Monday, 17 October 2016

A weaker pound is not necessarily to be feared: this rebalancing is long overdue + our exporters / tourism loves it

The pound has dropped in value. What does this mean and is it a good or bad thing, in the short medium and long term? 
There are both benefits and burdens to Brexit, but what is undeniable is that it is a shock and it causes a reassessment of our currency as compared to other currencies. This has caused a devaluation of the pound as compared to the dollar, the euro and other currencies. This has consequences. Some are not good. For example, imported goods like overseas fuel or non British food stuffs get more expensive. This is the origin of the Marmitegate crisis last week - and we will see some foodstuffs get more expensive in the shops if those shops are importing the produce. 

If you are trying to export your manufactured goods you love the depreciation in the pound. Suddenly your goods are that much cheaper and more competitive. 
Similarly look at tourism: if you run a home grown bed and breakfast or a hotel then the devaluation of the pound as compared to the dollar or the euro is wonderful news. Your product - the great British holiday - is now a lot more attractive to overseas visitors. 
But if you are going on a European or American mini break then your pound buys less dollars or euros. Your holiday abroad got more expensive. Which means many families, I predict, will choose to staycation in the uk next year. Which boosts our uk tourism, hotel, pub and b + b

But don't take my word for it. The guardian is no friend of Brexit, but yesterday it did this assessment of why the pounds devaluation is not to be feared: it is a view. But whilst the jury is out in the future that Brexit holds the reports from business of the consequential devaluation of the pound is that fundamentally it is a good thing. 
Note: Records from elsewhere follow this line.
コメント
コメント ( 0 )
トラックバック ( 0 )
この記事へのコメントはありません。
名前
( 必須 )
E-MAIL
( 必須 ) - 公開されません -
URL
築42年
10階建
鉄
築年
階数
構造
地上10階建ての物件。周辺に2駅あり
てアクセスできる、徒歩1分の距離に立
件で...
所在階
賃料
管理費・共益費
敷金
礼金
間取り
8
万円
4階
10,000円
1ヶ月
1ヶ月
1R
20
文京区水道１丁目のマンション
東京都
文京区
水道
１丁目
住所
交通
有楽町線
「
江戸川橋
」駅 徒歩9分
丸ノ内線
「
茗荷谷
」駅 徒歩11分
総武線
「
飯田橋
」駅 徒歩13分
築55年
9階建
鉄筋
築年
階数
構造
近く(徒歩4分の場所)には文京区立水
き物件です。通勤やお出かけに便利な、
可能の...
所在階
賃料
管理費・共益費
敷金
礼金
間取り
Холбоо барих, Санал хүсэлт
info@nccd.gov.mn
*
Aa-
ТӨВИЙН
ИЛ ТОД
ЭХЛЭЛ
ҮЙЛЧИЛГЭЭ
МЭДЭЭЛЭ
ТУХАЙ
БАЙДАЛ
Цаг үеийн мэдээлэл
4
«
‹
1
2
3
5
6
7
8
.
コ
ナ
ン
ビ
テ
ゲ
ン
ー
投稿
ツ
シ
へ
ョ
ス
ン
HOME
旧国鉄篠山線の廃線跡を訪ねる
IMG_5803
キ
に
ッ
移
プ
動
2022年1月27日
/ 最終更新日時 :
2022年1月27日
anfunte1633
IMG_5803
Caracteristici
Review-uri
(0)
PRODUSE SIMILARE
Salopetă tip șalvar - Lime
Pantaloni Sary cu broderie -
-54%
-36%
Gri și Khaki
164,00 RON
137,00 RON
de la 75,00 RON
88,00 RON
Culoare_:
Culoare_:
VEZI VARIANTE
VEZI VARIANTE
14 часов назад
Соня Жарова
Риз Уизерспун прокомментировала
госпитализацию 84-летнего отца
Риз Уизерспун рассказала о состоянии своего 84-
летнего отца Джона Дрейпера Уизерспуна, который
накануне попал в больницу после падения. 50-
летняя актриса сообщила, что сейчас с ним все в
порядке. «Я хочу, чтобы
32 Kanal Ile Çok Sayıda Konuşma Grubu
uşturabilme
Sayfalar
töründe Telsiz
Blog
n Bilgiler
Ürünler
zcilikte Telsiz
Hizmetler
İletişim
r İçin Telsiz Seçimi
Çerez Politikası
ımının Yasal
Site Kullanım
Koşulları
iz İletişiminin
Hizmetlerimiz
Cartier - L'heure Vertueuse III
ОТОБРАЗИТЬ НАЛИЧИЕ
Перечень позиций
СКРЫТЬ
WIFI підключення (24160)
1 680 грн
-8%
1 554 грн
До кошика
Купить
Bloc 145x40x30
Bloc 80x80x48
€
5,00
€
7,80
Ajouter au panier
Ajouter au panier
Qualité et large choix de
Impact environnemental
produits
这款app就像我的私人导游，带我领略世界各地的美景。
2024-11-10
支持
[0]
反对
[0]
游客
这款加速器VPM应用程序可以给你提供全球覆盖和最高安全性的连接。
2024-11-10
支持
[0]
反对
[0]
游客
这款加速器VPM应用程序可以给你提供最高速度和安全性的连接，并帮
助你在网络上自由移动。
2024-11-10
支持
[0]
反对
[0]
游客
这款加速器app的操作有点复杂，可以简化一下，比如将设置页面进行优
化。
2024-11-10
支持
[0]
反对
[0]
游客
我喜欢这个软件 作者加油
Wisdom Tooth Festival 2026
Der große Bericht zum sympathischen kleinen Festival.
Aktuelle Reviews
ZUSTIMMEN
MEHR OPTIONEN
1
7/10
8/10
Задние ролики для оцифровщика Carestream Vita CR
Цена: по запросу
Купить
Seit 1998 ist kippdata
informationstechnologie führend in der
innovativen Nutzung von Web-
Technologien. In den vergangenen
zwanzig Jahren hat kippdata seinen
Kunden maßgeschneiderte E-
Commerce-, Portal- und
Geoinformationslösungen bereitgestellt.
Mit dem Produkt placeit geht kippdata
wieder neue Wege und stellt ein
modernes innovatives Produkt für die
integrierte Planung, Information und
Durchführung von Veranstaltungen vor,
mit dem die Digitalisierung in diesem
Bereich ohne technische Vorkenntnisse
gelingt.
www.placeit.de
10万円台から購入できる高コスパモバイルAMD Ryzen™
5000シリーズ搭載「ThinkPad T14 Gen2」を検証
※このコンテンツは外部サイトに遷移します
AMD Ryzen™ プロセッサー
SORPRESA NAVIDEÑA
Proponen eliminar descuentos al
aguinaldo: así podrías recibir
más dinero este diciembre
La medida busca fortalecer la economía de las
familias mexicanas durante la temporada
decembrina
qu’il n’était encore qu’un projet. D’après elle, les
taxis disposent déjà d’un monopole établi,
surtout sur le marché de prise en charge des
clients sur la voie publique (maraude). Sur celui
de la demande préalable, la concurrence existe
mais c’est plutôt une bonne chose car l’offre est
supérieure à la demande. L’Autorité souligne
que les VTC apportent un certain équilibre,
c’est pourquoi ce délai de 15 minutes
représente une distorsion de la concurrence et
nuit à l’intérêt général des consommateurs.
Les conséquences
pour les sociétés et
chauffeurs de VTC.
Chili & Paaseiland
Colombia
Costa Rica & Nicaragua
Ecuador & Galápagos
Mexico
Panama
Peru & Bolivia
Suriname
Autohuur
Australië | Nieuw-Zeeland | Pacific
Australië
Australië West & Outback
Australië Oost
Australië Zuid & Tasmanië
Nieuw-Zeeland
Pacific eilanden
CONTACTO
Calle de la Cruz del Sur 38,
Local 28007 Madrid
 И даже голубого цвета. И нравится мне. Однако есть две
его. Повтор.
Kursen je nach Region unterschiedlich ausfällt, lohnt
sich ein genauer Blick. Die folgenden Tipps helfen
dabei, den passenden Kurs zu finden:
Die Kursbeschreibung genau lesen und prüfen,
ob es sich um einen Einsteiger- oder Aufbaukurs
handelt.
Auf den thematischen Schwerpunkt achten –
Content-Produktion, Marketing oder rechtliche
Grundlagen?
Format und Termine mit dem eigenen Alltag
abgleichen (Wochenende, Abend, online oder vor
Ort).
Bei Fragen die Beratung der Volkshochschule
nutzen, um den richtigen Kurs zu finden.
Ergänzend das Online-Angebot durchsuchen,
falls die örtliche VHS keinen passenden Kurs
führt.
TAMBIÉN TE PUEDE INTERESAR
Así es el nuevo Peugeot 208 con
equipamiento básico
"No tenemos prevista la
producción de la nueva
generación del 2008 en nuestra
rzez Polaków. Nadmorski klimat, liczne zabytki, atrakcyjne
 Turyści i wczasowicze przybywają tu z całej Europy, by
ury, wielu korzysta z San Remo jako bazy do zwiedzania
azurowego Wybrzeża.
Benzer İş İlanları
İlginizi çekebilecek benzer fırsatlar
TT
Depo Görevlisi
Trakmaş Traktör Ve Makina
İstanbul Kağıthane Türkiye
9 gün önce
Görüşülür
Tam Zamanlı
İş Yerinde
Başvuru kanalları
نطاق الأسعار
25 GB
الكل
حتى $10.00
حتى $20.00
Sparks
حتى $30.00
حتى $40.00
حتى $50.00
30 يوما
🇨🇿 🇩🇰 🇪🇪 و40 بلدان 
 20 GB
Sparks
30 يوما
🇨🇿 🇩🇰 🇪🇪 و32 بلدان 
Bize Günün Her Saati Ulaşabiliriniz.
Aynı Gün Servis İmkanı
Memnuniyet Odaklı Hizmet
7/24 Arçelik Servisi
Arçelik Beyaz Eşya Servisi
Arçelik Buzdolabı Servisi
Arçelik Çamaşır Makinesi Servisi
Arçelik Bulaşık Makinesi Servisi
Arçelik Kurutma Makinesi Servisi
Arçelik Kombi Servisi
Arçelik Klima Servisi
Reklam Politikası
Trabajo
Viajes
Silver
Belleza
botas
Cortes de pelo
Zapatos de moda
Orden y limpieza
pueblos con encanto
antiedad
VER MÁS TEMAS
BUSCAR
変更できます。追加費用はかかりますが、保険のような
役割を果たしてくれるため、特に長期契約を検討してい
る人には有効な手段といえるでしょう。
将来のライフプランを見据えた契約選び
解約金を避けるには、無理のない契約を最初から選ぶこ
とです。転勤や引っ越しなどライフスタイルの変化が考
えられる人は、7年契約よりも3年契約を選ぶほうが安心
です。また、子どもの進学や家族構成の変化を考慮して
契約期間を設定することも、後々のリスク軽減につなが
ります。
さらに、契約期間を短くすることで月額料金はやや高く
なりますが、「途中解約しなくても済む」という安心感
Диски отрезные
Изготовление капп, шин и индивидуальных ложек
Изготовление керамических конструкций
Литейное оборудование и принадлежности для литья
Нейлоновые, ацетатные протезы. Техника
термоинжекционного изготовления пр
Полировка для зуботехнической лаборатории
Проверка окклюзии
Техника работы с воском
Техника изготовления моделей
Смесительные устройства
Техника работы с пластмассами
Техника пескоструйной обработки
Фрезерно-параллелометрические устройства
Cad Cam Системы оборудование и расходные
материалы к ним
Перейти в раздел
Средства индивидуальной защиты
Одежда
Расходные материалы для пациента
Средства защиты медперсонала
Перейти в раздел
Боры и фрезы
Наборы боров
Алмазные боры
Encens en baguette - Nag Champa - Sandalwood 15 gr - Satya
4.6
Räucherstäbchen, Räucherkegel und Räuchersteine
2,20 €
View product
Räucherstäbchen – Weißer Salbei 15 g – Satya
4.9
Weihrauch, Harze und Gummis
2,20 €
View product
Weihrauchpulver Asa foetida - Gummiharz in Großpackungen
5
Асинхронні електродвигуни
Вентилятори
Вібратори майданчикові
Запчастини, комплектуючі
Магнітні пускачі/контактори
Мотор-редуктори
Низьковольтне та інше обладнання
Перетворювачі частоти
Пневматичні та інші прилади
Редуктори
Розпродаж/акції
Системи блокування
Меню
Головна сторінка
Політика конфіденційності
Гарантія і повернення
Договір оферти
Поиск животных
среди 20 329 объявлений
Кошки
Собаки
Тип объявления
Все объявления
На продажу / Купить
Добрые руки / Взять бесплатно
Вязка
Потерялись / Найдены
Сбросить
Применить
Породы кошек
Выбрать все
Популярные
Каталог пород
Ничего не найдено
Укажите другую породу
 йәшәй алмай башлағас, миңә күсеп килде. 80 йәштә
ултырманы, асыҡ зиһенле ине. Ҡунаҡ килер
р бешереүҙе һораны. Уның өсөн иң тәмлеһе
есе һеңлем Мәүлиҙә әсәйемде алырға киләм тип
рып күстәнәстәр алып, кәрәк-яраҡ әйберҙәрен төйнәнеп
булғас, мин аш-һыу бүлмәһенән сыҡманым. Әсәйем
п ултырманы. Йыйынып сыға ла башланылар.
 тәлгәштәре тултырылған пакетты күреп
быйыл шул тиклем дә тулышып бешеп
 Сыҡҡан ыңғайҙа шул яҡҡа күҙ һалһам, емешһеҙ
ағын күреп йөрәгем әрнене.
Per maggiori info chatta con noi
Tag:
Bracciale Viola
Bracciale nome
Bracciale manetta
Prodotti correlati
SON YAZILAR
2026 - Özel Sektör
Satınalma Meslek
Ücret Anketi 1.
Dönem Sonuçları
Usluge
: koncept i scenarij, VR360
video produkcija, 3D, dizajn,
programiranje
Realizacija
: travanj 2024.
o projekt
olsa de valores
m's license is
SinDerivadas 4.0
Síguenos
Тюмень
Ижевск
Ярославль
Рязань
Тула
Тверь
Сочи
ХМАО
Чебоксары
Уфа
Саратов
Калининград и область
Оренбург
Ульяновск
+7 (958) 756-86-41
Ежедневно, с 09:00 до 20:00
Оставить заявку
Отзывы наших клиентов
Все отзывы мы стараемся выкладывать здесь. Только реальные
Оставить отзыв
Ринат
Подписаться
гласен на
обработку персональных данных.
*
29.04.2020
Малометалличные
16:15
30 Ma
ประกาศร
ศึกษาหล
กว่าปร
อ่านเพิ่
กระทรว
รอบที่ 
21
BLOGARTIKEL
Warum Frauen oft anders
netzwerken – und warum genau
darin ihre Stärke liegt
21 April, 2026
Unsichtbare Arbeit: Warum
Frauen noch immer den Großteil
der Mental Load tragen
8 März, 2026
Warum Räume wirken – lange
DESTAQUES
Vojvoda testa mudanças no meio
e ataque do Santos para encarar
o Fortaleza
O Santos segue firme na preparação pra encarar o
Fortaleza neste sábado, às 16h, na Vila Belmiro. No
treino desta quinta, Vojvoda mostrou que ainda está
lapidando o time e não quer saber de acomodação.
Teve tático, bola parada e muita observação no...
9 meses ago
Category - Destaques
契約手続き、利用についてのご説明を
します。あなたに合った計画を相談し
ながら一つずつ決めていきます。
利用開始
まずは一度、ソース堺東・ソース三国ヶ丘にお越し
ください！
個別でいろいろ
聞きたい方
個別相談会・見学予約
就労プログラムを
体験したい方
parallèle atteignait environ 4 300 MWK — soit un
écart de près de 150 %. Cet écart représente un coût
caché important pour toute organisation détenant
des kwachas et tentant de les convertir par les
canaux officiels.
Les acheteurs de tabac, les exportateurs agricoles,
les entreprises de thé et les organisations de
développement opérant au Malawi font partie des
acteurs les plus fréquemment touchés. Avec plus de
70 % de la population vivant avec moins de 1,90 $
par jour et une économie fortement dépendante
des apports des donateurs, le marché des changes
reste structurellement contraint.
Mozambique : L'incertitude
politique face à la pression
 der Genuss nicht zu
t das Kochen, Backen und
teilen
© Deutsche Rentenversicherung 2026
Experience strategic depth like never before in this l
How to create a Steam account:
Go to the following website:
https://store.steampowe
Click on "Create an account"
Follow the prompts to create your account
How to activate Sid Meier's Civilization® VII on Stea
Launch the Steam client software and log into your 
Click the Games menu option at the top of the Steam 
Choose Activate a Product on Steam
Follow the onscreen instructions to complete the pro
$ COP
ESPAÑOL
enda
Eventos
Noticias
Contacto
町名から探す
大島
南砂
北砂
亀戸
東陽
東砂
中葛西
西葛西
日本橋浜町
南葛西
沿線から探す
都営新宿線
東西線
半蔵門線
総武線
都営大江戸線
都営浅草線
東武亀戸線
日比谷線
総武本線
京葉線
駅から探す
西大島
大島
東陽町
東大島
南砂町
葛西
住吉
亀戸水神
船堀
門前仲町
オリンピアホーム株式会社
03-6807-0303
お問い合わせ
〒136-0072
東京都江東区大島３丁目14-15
A weaker pound works by making exports cheaper and imports dearer. The effect, as after all the other devaluations and depreciations of the past 100 years – 1931 to 1976, 1992 and 2007 – will make the economy less dependent on consumers and more reliant on producers. Lord Mervyn King, a former governor of the Bank of England, thinks the latest fall in sterling is a good thing and he is right.
Put the Brexit vote to one side for a second and ask yourself the following questions: 
- is the economy currently unbalanced? 
- Is growth too dependent on consumer spending and asset price bubbles? 
- Is the productive base of the economy too small? 
- Is it a problem that the UK is running a balance of payments deficit worth 6% of GDP, bigger than ever before in peacetime?
If your answer to these four questions is yes – as it should be – then you need to accept that there is an upside to the falling pound. Indeed, many of those who are now talking about a sterling crisis were last year bemoaning the fact that Greece – trapped as it was inside the eurozone – did not have the benefit of a floating currency and so had to use a brutal internal devaluation involving wage cuts, pension reductions and welfare retrenchment to restore its competitiveness.
The current account deficit will shrink as a result of stronger exports from the manufacturing and service sectors, the boost provided to the tourism industry, and because cheaper domestic goods and services will be substituted for more expensive imports. To say that dearer imports will make life more difficult for consumers is to miss the point. That’s how rebalancing works.